*Task statement*. Your answer must be an exact copy of the data, without any pictures.

Photos with located objects
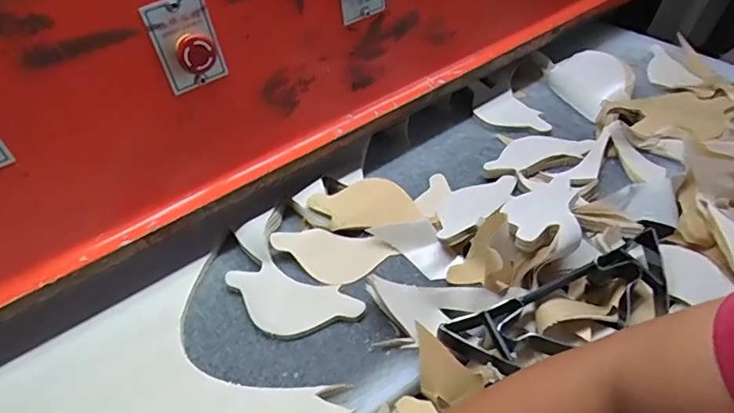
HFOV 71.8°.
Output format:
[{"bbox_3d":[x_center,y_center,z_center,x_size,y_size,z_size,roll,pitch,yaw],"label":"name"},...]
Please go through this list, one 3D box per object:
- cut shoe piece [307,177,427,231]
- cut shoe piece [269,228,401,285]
[{"bbox_3d":[-0.003,-0.008,0.652,0.137,0.018,0.069,-5,71,-3],"label":"cut shoe piece"},{"bbox_3d":[-0.043,0.050,0.624,0.134,0.031,0.073,14,46,21],"label":"cut shoe piece"}]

*Finished exercise*.
HFOV 71.8°.
Output format:
[{"bbox_3d":[x_center,y_center,z_center,x_size,y_size,z_size,roll,pitch,yaw],"label":"name"},...]
Please go through this list, one 3D box per object:
- cut shoe piece [307,177,427,231]
- cut shoe piece [269,228,401,285]
[{"bbox_3d":[-0.003,-0.008,0.652,0.137,0.018,0.069,-5,71,-3],"label":"cut shoe piece"},{"bbox_3d":[-0.043,0.050,0.624,0.134,0.031,0.073,14,46,21],"label":"cut shoe piece"}]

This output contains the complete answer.